• _How to complete this task_:
Please return every line from the entries that has the string "настройки" in it.

'''

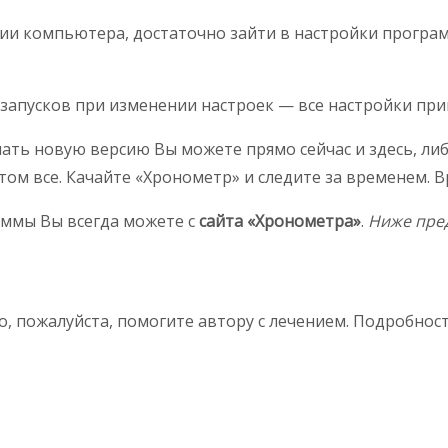
и компьютера, достаточно зайти в настройки программ
резапусков при изменении настроек — все настройки пр
чать новую версию Вы можете прямо сейчас и здесь, ли
м все. Качайте «Хронометр» и следите за временем. Вр
ммы Вы всегда можете с
сайта «Хронометра»
.
Ниже пред
о, пожалуйста, помогите автору с лечением. Подробнос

'''

• _Solution for this task_:
и компьютера, достаточно зайти в настройки программ
резапусков при изменении настроек — все настройки пр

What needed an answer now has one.